Like many devotees of Shakespeare & Company, I’ve long been an admirer of Tod Randolph, who over the last thirteen years in the Berkshires has given indelible and exceptionally intelligent performances of such Shakespearean roles as Desdemona and Portia.
Miriam Hyman (Donna) and John Douglas Thompson (Dad) in “The Dreamer Examines his Pillow” at Shakespeare & Company.
The Dreamer Examines his Pillow by John Patrick Shanley. Directed by Tod Randolph. Presented by Shakespeare & Company at Lenox, Massachusetts, through September 6.
Randolph has also probed a variety of real-life women characters such as Virginia Woolf, Edith Wharton, and Melanie Klein. “The Dreamer Examines his Pillow,” however, marks her debut as a director. I was curious to see whose work she was drawn to, whom she would cast, and how she would perform in her new role. I came away elated.
Tod Randolph first saw students rehearse a scene from “Dreamer” 23 years ago while training at Juilliard and had a wish to direct it that never left her mind. “How many layers of illusions can collect in the mind?” she asks in her director’s notes. “What does it take for us to wake up? And, by the way, will men and women ever be able to understand each other?”
Such questions permeate the plays of Bronx-born, Irish-American John Patrick Shanley (born 1950) who first garnered national critical attention in 1988 with “Moonstruck,” that satirized romantic love in the Italian-American community. His meditation on clerical sexual abuse — “Doubt” — was a Broadway hit in 2004 and then a Hollywood film with Meryl Streep and Philip Seymour Hoffman.
“Dreamer” (1986) preceded both. It is his fourth play: young, fresh, angry, funny, bearing what read as autobiographical hallmarks of a playwright baffled by life, family, love and self-knowledge. Although the cadences of Shanley’s expletive-laden, poetic language echo those of his working-class Irish-American milieu, the preoccupations of “Dreamer” are universal and the play translates easily to other ethnic groups. Randolph has cast it black.
The three characters in the three-part “Dreamer” are prototypes in a drama many of us have either experienced or heard about: Donna is an unhappy, enraged young woman in love with Tommy; Tommy is her confused and depressed Ex who thinks he has lost his soul after leaving her and hitting on many other women, including Donna’s younger sister; Dad is a sometime painter and estranged father to both daughters, to whom Donna finally turns for an explanation of sex, love and life.
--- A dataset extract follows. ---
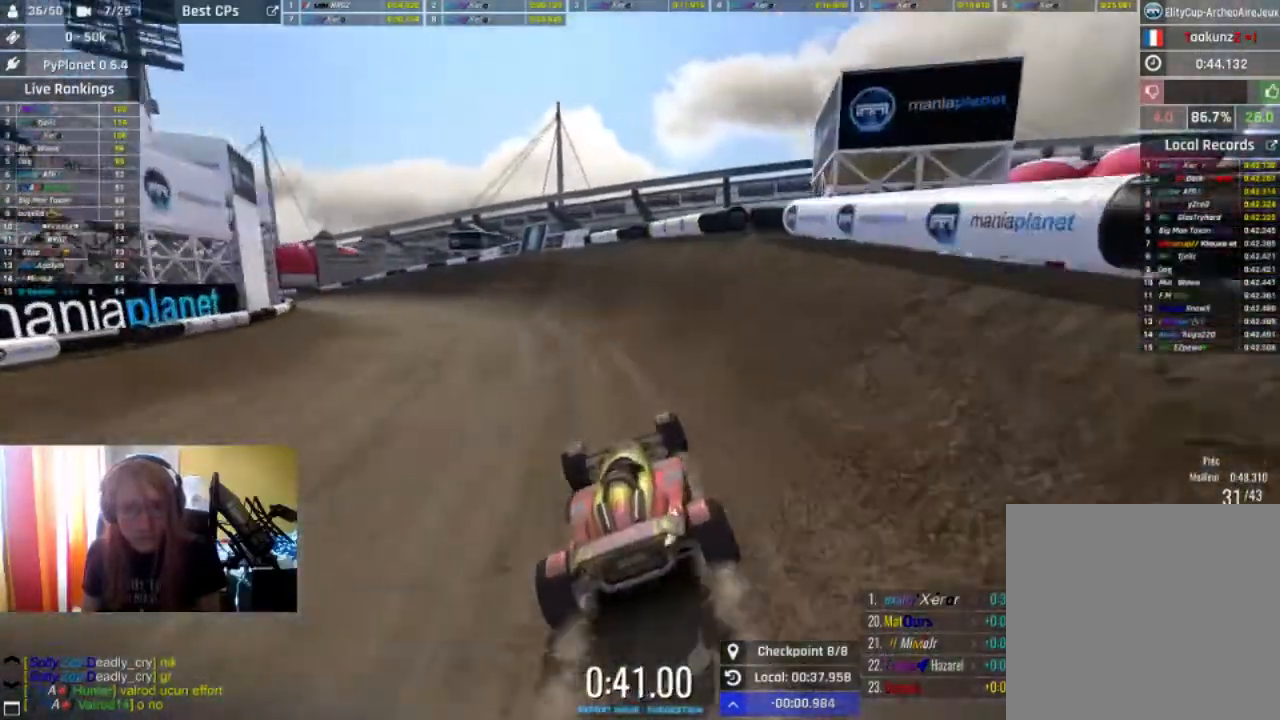
{"buttons": ["R2"], "left_stick": "center", "right_stick": "center", "events": [[400, "left_stick", "center"]]}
Shanley’s plot as well as his three characters are inspired creations, each intrinsically interesting and made even more so by interplay with one another. Tommy’s opening soliloquy “My refrigerator — is my soul in you?” struck me as unpromising but with the entrance of an enraged Donna — “Know thyself! And, meanwhile, stop fucking my sister!” — the play takes off and stays aloft until the closing lines.
Randolph’s choice of actors is inspired. Dad is played by the subtle and commanding John Douglas Thompson, who is concurrently playing Othello at Shakespeare & Co Founder’s Theater until Sept 6 after winning an Obie for the role Off Broadway ( he played it first at S & Co last summer). His Dad, handsome and resplendent in a plush red bathrobe is a study in paternal restraint and rueful wisdom when his Donna arrives at his doorstep calling “Daddy! Daddy!” and demanding that he explain her life.
“I hate kids — especially my own,” Dad admits, in his devastatingly understated way. “Other kids turn into adults.” And “When they show up you know they want something and that they’re angry.”
Miriam Hyman (Donna) and Bowman Wright (Tommy) in “The Dreamer Examines his Pillow.”
Miriam Hyman makes a strong Shakespeare & Co. debut as Donna, forceful and convincingly despairing as the young woman struggling to make sense of a mess of emotional conflict about her parents, her lover and herself. Bowman Wright, also in his debut performance in Lenox, manages to give a sympathetic portrayal of the less than sympathetic Tommy, whose allusions to his mother and the “war” serve as excuses for his appalling behavior to women.
Although Donna and Tommy’s relationship is well drawn, it is familiar. The father-daughter duo that stayed in my mind after the play was over, both because of Thompson’s wonderful acting and Shanley’s portrait of an emotionally honest, articulate and ultimately caring father.
Donna wants Dad to answer three questions: How does he see women? What is sex for? and Is what she’s experiencing strictly her own life or is it a re-enactment of family history — and the way Dad treated her mother?
Dad and Donna talk about passion, marriage, men and women in one of the most unusual father-daughter reconciliation scenes I’ve ever seen and come to a highly entertaining plot resolution. Whether it’s satisfying or too pat depends on your degree of cynicism but whatever your take, Tod Randolph’s directorial debut provides a great evening at the theater and I look forward to seeing more of her work as both actor and director.
Note: Helen Epstein has followed Shakespeare & Company since 1981 and has known some of its members for over 25 years. A piece for Boston Review was published as “The Companies She Keeps: Tina Packer Builds a Theater.” She is also the author of “Joe Papp: An American Life.”